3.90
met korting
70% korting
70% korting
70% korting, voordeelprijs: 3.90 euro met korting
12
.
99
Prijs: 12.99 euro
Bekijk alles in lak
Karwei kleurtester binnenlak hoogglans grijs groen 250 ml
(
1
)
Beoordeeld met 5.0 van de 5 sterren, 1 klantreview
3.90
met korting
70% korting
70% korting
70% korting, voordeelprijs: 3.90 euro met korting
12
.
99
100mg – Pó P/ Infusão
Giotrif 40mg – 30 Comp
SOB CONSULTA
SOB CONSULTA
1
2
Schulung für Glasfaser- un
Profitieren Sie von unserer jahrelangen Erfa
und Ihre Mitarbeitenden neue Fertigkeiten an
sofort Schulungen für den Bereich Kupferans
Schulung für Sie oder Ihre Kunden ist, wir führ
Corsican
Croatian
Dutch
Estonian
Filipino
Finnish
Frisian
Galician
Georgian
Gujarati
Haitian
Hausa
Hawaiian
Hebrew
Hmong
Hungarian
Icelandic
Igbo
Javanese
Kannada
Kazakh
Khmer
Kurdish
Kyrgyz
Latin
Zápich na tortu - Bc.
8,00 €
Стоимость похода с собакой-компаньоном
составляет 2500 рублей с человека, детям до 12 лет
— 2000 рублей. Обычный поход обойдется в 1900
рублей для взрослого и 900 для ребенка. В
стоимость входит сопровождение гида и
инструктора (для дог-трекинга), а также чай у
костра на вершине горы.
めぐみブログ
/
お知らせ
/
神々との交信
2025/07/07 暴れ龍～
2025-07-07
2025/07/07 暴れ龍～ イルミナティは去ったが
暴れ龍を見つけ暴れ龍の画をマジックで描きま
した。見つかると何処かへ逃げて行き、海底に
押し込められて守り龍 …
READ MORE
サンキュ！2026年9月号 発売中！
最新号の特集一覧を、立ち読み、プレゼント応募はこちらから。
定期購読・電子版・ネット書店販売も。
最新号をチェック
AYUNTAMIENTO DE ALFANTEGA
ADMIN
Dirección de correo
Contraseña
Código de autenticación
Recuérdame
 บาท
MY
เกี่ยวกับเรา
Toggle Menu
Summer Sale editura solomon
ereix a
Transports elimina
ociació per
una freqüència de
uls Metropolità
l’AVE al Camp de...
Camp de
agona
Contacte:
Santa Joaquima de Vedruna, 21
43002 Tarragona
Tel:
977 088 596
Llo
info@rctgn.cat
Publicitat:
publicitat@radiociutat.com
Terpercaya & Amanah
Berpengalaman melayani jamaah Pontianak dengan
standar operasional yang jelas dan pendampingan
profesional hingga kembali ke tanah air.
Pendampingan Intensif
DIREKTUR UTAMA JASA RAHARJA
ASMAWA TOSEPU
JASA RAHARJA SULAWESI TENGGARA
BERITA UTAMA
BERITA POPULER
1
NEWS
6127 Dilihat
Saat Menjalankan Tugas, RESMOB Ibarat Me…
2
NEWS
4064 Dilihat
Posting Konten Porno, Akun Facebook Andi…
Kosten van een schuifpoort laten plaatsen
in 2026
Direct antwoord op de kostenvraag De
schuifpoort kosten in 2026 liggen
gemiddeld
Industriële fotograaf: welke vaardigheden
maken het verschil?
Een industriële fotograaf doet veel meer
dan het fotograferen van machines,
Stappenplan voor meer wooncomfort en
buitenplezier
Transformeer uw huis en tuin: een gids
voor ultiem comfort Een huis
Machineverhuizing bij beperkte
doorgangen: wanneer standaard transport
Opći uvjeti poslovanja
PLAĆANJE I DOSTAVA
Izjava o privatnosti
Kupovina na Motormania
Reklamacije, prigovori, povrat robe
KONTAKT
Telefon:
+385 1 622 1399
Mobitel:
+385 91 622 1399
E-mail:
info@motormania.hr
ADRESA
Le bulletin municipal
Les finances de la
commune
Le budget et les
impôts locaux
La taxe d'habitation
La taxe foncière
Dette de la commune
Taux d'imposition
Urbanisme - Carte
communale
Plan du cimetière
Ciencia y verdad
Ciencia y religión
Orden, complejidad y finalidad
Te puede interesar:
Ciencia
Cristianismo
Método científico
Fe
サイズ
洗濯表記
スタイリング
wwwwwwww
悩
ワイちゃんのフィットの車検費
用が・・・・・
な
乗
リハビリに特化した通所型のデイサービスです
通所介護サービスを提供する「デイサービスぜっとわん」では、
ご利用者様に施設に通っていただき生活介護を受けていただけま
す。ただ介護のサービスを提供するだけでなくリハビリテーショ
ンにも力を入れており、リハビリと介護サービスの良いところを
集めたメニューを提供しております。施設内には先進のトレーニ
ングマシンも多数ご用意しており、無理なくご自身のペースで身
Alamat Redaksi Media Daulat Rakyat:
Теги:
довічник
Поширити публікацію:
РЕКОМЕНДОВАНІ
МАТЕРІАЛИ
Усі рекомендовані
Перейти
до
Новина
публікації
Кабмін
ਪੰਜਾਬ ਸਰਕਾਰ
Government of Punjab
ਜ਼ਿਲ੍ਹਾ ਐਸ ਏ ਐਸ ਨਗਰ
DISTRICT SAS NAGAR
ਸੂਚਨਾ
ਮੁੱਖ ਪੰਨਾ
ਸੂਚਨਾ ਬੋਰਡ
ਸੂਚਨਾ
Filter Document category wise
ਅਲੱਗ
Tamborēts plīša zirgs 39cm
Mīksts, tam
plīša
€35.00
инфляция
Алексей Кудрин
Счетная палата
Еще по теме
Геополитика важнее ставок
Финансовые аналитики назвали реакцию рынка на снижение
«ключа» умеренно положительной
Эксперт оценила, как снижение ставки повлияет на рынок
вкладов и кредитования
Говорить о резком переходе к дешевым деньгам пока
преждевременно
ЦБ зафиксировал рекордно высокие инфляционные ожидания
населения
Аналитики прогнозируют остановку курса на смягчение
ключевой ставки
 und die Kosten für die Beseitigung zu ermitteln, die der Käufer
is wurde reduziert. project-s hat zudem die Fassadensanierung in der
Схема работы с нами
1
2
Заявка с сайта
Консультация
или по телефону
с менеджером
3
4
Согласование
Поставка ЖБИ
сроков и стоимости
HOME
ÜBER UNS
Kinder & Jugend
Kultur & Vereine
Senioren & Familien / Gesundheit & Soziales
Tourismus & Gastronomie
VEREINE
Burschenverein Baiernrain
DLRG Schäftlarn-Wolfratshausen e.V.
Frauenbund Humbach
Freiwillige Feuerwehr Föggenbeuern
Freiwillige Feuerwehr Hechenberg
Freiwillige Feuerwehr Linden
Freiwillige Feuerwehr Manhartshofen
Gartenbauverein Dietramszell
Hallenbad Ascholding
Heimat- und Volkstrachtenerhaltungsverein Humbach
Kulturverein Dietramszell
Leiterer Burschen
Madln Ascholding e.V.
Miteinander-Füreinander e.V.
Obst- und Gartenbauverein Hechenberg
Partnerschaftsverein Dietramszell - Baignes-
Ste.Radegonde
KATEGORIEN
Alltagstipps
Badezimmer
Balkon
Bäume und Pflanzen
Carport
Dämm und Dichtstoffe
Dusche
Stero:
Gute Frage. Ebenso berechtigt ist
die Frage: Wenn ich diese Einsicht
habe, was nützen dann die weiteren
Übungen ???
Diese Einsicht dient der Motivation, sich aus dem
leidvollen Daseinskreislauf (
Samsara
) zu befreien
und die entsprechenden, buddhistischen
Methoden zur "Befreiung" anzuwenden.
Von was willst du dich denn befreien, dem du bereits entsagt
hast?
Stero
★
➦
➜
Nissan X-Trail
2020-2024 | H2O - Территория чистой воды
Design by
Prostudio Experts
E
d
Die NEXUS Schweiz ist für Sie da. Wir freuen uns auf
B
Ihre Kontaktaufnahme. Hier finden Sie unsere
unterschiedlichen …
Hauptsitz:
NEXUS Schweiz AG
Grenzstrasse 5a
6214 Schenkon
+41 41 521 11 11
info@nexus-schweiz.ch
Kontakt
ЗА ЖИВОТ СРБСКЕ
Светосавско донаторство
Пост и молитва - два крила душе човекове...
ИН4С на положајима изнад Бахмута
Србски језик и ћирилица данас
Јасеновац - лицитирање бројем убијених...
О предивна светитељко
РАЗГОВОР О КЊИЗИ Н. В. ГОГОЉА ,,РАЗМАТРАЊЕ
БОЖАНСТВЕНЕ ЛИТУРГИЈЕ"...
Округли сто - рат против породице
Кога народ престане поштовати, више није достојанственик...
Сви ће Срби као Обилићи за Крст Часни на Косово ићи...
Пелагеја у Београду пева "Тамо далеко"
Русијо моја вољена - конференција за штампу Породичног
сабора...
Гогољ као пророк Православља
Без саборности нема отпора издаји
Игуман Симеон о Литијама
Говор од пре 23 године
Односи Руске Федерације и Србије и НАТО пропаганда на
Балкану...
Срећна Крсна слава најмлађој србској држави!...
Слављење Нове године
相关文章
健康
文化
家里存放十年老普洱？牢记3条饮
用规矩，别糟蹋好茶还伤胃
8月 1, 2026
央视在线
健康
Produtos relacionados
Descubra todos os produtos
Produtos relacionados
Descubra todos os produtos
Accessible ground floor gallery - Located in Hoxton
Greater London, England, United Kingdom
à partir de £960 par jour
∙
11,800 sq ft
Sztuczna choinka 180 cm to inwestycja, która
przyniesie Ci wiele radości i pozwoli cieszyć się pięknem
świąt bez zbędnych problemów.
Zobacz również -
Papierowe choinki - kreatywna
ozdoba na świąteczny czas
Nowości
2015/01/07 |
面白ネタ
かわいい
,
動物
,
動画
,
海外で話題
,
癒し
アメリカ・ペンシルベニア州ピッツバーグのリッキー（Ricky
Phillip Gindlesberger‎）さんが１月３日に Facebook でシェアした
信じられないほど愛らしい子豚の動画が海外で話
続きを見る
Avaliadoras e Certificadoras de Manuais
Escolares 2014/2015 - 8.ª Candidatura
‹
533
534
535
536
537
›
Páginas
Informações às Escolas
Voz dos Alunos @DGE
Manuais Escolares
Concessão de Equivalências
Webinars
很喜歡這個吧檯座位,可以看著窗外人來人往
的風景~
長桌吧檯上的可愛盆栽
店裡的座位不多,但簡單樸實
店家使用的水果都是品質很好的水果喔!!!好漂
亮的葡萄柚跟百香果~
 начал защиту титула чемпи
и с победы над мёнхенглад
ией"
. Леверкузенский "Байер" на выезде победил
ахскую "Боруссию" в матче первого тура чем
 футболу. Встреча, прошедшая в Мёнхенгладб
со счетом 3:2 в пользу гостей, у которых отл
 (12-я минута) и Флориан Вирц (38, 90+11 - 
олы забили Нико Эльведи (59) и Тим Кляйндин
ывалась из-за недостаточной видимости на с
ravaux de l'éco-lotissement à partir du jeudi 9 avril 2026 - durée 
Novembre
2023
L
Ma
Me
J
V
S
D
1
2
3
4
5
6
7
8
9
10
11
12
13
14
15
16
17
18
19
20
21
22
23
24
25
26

Task description
Report every line in the records that contains the word "Dietramszell", copying each line in full. Treat case as significant.

Result below
Gartenbauverein Dietramszell
Kulturverein Dietramszell
Partnerschaftsverein Dietramszell - Baignes-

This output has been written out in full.